YPJ’ye katılma süreci
Selma Bêrîtan sonrasında yaşadıklarını ise şu sözlerle anlattı: “Beni Mala Jin’e (Kadınlar Evi) götürdü. Vücuduma baktılar ve her yerde darp izleri vardı. ‘Bunu sana kim yaptı’ diye sordular ben de eşimin beni bu hale getirdiğini dile getirdim. Rojda adında bir arkadaş geldi ve benimle ilgilendi, ayaklarımın üzerinde durmamı istedi. Çalışmalara katılmamı ve hayatıma devam etmemi istedi. Ben de onlar gibi olmak istediğimi söyledim. Kararımın net olduğunu görünce bir gün bana askeri bir elbise getirdi ve banyo yapıp giymemi istedi. Kıyafetleri giymekten utandım ama gerçekten onları giyip Rojda gibi bilinçli biri olmak istiyordum. Ancak elbisenin içinde nasıl görüneceğimi de merak ediyordum.
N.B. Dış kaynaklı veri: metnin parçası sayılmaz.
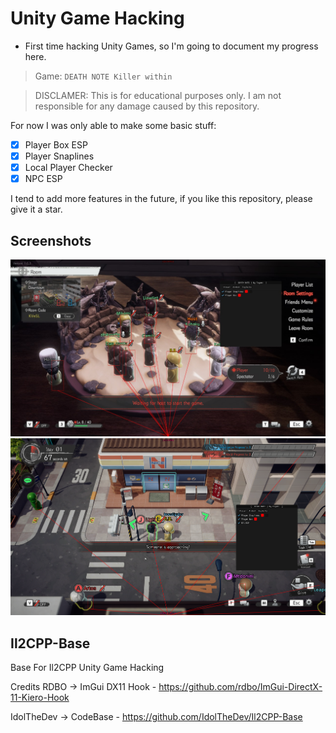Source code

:# Unity Game Hacking

- First time hacking Unity Games, so I'm going to document my progress here.

> Game: `DEATH NOTE Killer within`

> DISCLAMER: This is for educational purposes only. I am not responsible for any damage caused by this repository.

For now I was only able to make some basic stuff:

- [x] Player Box ESP
- [x] Player Snaplines
- [x] Local Player Checker
- [x] NPC ESP

I tend to add more features in the future, if you like this repository, please give it a star.

## Screenshots

![image](img/wall.png)
![image](img/self.png)

## Il2CPP-Base

Base For Il2CPP Unity Game Hacking

Credits
RDBO -> ImGui DX11 Hook - https://github.com/rdbo/ImGui-DirectX-11-Kiero-Hook

IdolTheDev -> CodeBase - https://github.com/IdolTheDev/Il2CPP-Base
Elbiseleri giydim fakat dışarı çıkmaya utanıyordum. Rojda bana dönerek ‘Eve gitmek ister misin?’ diye sordu ben de ‘Hayır, annemi buraya getirmek istiyorum’ dedim. Babamın anneme acımasız davrandığını belirttim. Rojda annemin başının çaresine bakabileceğini söyledi. Ben de o andan itibaren onlara katılmaya karar verdim” ifadelerini kullandı.
‘YPJ tüm kadınların kurtuluşudur’
Reqa yolunda kendisini ölümden kurtaran kadının adını öğrenemediğini fakat yüzü ve gözlerinin hiçbir zaman aklından çıkmayacağını söyleyen Bêrîtan şöyle devam etti: “Ona mektup yazmak istedim ancak ismini bilmiyordum. Mala Jin’de bana yardımcı olabilecek arkadaşa mektubu gönderdim. Rojda'nın arkadaşı aracılığıyla mektup ona ulaştı. Neden ismini sormadım diye kendime kızdım. Benim için bu kadar önemli olan ve hayatımda önemli yeri olan birini nasıl sormazdım. Şehit Çavreş Tugayı ve Şehit Jiyan Tolhildan Okulu’nda yeni savaşçı eğitimlerine katıldım. Şimdi de okuma yazmayı öğreniyorum.”
Konuşmasının sonunda hayatını kaleme alacağı bir kitap yazmak istediğini belirten Selma Bêrîtan, “Özellikle kendi kişiliğime odaklanacağım. Tüm ezilen kadınlar kendilerini özgürleştirsin ve özgürlük saflarına katılabilsinler diye. Bu günlere ne kadar zor geldiğimi herkes bilsin. Kadınların yaşadığı kadere inanmadığım için ben kazandım. Herkes bilmeli ki başka bir hayat mümkün ve kadınlar eşlerinden dolayı acı çekmek zorunda değiller. YPJ tüm kadınların kurtuluşudur” dedi.